§ **Activity**
In the essay on judging others, condense the paragraph that begins "I believe that most of our decisions" into a short bulleted list of its main points.

Text passage START

Since I quit my job, I have found it increasingly harder to judge anybody. I’ve been on this trajectory for a long time, but the extra time for prayer and spiritual exercise since walking away from teaching last spring has accelerated the process. As I’ve grown older, I have become more compassionate.
Anyone who knew me when I was younger knows that this was not always the case; as a callow youth I was inordinately self-righteous, quick to judge and to take sides, incredibly slow to repent, always ready to find an excuse for anything I did. I wince when I think of those days, and thank God for allowing me to get over myself to some extent in recent years.
I think it’s normal to grow in tolerance for human frailty as one gains experience; the more we see of life, the harder it becomes to assume we know the whole story. But I wonder what faculties are actually altered by exposure to life—what about us changes as we develop a broader perspective? If we conceive of the moral universe in a charts-and-tables way based on abstractions about “right” and “wrong,” surely that system would remain untouched by the passage of time. But what if increasing maturity reframes the subject, bringing different faculties to bear? What if, while believing we are trying to do the “right” thing, we are actually trying to do something else—and the process of growing up brings us in touch with that?
I believe that most of our decisions are, at bottom, aesthetic decisions—including those we might ordinarily categorize as moral. In his Ethics, Aristotle makes the startling but compelling claim that no one can be called truly virtuous who does not take pleasure in virtuous actions. Doing good things grudgingly or under compulsion doesn’t make you good. So perhaps our aesthetic responses—the way we react to things emotionally according to our ideas of beauty–can be an index of moral character, to the extent that they correlate our actions with our pleasures. For instance, if someone does something of which we disapprove, our tendency to also disapprove of the doer will be tempered if we believe that the action pained that person. Conversely, we will more readily hate the sinner along with the sin if we believe the sinner took pleasure in the sinful act. The statement, “This hurts me more than it hurts you” is an attempt to deflect moral culpability by linking the speaker’s actions to pain rather than pleasure for the speaker.
Three and a half centuries after Aristotle, Jesus implied a similar thing in his Sermon on the Mount. Over against his hearer’s received wisdom about righteous behavior, he set a far more stringent requirement of an inwardly righteous disposition.
You have heard that it was said to the people long ago, ‘Do not murder, and anyone who murders will be subject to judgment.’ But I tell you that anyone who is angry with his brother will be subject to judgment…You have heard that it was said, ‘Do not commit adultery.’ But I tell you that anyone who looks at a woman lustfully has already committed adultery with her in his heart…You have heard that it was said, ‘Love your neighbor and hate your enemy.’ But I tell you: Love your enemies and pray for those who persecute you, that you may be sons of your Father in heaven…Be perfect, therefore, as your heavenly Father is perfect.
Notice that Jesus doesn’t say the Law is wrong—simply that it isn’t enough, that a deeper conversion is required that goes beyond conventional moral codes.

Text passage END
Given entries START

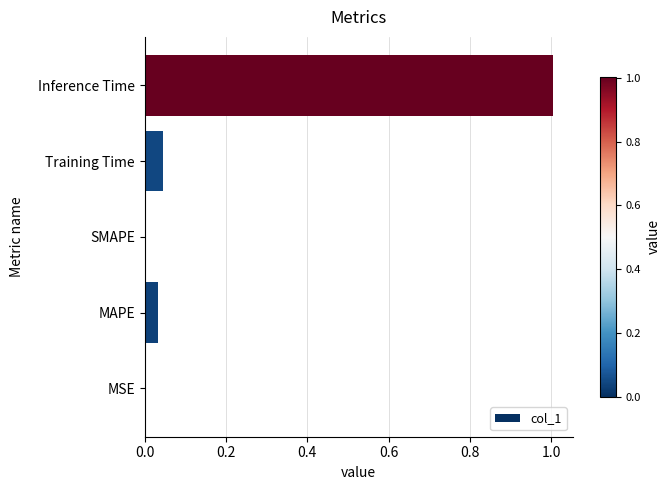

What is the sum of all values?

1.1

Given entries END
Given entries START

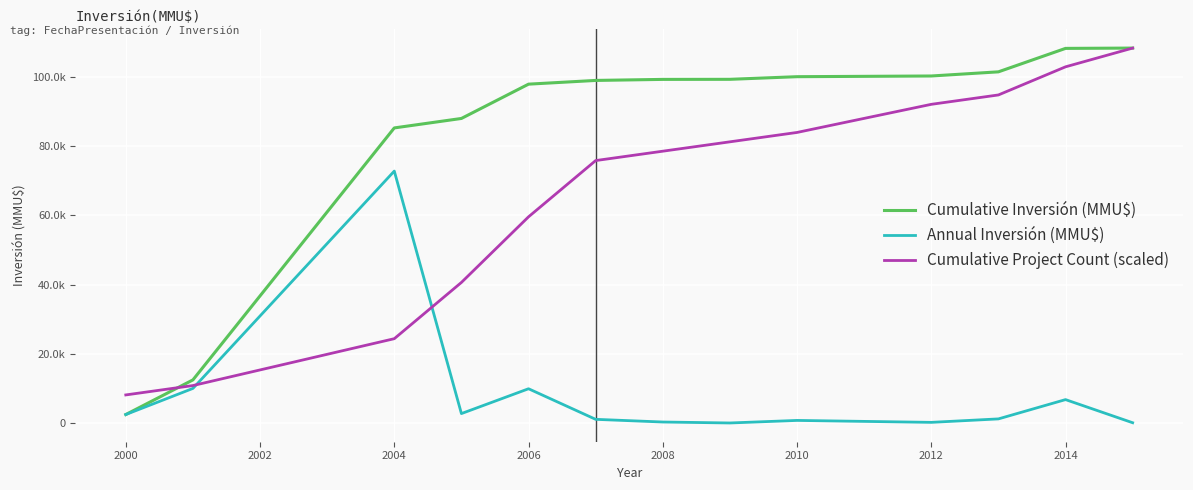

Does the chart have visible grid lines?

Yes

Given entries END

§ **Worked solution**
- Most decisions, including those usually classed as moral, are at bottom aesthetic decisions.
- In his Ethics, Aristotle claims that no one is truly virtuous who does not take pleasure in virtuous actions. Doing good grudgingly or under compulsion does not make a person good.
- Aesthetic responses may therefore be an index of moral character, since they correlate actions with pleasures.
- We disapprove less of someone who does a wrong if we believe the act pained them. We more readily hate the sinner along with the sin if we believe the sinner enjoyed it.
- "This hurts me more than it hurts you" tries to deflect moral culpability by linking the speaker's actions to pain rather than pleasure.